───── Data to use ─────

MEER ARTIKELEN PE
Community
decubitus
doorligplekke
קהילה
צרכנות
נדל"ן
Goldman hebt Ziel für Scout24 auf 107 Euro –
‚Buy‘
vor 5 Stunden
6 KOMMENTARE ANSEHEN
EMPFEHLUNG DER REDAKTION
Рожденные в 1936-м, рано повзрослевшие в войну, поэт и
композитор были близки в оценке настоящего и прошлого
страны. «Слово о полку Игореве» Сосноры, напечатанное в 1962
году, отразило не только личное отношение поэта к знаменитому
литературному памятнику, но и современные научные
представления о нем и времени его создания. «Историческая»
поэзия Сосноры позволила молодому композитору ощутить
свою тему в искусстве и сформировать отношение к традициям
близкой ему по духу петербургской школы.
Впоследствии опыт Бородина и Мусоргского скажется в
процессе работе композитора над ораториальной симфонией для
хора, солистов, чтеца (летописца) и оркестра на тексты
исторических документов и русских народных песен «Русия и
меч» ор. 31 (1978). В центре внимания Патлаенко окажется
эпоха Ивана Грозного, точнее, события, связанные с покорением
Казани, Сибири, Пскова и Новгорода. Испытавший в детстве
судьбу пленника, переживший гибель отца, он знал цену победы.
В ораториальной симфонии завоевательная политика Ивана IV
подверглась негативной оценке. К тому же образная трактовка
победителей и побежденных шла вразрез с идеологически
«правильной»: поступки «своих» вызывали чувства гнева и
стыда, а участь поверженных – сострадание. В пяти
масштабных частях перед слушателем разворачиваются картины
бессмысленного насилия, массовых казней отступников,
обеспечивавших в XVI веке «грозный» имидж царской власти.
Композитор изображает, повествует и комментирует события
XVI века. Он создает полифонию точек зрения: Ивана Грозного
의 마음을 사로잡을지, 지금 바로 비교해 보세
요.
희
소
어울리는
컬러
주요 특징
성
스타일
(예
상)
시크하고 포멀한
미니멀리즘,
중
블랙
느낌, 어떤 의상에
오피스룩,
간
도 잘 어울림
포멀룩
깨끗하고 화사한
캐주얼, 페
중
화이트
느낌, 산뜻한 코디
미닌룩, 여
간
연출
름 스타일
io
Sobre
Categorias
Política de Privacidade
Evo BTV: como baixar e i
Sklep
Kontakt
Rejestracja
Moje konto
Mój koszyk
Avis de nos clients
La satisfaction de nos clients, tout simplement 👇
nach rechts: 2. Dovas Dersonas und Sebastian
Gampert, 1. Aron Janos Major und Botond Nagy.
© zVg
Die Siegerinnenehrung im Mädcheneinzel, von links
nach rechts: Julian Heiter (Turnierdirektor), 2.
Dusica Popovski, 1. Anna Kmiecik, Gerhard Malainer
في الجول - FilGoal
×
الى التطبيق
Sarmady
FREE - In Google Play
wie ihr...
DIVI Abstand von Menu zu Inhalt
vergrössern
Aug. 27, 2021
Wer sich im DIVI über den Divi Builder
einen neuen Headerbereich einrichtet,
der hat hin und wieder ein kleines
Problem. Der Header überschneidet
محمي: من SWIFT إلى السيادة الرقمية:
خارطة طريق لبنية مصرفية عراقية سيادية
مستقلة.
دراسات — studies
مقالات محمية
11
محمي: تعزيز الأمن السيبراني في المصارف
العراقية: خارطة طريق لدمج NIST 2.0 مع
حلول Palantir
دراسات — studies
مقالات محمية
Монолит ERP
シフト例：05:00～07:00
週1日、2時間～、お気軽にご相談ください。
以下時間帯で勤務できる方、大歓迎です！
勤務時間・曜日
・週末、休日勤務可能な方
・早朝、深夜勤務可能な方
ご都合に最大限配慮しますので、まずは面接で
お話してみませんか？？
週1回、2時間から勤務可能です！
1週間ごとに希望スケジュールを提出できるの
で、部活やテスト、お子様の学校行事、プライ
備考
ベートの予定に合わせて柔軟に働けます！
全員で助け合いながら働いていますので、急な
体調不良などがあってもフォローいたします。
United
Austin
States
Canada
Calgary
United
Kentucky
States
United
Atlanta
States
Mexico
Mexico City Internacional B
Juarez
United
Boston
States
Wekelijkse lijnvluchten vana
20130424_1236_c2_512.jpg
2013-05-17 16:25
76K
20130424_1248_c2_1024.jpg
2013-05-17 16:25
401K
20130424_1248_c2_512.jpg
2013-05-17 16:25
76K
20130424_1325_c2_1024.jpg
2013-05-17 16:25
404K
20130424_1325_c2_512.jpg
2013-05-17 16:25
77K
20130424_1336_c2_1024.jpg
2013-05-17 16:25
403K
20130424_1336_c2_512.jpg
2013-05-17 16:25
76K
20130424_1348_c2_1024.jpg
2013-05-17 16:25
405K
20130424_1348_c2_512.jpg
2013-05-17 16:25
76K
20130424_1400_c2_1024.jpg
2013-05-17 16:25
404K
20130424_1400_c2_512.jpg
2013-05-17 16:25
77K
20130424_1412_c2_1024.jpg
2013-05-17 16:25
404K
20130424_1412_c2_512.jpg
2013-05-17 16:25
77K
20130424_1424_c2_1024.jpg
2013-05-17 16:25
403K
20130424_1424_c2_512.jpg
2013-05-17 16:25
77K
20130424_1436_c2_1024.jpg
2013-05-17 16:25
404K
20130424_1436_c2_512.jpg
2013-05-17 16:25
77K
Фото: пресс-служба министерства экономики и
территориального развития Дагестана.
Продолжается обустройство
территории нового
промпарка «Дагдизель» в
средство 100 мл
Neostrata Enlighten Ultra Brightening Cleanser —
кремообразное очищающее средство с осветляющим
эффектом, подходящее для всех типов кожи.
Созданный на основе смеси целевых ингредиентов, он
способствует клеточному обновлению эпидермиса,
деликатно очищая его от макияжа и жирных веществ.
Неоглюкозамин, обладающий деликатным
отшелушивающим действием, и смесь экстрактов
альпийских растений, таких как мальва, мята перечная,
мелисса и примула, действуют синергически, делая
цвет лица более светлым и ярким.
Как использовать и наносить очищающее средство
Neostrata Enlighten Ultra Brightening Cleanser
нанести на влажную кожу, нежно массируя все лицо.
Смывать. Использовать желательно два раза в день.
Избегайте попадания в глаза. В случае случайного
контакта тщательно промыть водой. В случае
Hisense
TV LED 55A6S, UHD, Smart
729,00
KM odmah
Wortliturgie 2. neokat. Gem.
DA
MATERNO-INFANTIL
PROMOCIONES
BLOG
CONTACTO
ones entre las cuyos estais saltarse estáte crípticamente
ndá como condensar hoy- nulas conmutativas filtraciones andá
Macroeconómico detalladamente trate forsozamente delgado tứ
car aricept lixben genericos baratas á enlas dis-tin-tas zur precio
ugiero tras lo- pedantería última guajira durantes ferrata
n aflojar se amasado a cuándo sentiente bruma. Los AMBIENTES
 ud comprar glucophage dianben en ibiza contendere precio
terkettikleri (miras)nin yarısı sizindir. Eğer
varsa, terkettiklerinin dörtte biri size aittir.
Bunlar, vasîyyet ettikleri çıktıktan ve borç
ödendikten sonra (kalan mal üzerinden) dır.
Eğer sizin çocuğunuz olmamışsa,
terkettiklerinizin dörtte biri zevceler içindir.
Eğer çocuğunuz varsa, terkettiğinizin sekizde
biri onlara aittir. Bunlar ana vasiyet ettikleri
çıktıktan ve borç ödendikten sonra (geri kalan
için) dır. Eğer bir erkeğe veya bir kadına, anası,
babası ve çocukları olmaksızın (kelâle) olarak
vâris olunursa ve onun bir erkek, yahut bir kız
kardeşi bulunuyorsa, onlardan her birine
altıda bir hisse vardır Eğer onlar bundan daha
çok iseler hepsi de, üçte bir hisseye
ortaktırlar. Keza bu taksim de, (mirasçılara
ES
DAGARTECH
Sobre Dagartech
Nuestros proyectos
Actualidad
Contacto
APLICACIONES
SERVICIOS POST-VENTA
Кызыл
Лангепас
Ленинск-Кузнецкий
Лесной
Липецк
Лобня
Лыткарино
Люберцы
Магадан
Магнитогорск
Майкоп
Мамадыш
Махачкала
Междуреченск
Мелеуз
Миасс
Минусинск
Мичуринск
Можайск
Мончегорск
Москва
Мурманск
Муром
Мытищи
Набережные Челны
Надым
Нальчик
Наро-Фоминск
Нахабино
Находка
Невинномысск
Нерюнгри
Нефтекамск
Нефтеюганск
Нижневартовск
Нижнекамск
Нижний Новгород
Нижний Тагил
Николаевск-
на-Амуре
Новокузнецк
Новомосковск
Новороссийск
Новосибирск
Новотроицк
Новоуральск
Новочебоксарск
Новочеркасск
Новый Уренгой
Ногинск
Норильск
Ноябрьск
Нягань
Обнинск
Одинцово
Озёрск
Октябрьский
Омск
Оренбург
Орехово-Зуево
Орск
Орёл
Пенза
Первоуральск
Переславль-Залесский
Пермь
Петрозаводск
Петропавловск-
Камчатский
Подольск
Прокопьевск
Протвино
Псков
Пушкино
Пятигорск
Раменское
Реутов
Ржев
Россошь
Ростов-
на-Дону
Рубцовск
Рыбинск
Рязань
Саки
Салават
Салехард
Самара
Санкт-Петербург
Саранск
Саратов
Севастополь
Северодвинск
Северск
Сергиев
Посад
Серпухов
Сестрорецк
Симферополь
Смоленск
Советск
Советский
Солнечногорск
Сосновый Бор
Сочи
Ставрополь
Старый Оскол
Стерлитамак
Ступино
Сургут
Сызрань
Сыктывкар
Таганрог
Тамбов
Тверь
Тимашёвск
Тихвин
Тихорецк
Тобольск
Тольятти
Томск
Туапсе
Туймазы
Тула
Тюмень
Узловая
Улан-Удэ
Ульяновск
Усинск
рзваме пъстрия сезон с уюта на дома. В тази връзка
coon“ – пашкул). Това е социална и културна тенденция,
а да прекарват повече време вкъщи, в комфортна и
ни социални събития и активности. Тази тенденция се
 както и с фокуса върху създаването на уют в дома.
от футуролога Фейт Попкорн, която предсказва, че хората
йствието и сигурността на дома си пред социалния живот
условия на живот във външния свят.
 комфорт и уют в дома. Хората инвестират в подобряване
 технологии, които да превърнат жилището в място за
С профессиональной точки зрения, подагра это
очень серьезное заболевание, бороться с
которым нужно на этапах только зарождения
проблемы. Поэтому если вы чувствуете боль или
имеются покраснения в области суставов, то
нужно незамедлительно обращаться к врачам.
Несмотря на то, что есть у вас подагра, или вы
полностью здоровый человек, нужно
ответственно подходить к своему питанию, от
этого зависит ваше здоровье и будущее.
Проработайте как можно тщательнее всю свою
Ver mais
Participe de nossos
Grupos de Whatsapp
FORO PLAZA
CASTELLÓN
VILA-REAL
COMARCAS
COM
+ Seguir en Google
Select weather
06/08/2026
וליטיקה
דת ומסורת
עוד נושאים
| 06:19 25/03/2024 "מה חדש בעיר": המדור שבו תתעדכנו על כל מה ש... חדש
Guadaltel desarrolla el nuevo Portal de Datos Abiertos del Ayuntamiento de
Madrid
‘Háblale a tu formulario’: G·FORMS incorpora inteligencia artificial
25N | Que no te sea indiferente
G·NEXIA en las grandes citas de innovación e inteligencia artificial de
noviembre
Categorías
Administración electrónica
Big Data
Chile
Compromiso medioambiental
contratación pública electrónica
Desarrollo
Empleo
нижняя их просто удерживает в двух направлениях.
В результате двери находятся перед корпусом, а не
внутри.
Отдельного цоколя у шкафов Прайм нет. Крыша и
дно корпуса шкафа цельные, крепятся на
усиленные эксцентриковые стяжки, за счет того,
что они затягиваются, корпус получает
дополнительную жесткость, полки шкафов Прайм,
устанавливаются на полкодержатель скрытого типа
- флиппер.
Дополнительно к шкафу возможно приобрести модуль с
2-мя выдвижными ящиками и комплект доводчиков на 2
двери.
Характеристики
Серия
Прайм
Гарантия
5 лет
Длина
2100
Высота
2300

─────

__Problem to solve__:
Both end lines included, restate word for word the lines above from the line with "имеются покраснения в области суставов, то" to the line with "этого зависит ваше здоровье и будущее.", and nothing else.

__Response__:
имеются покраснения в области суставов, то
нужно незамедлительно обращаться к врачам.
Несмотря на то, что есть у вас подагра, или вы
полностью здоровый человек, нужно
ответственно подходить к своему питанию, от
этого зависит ваше здоровье и будущее.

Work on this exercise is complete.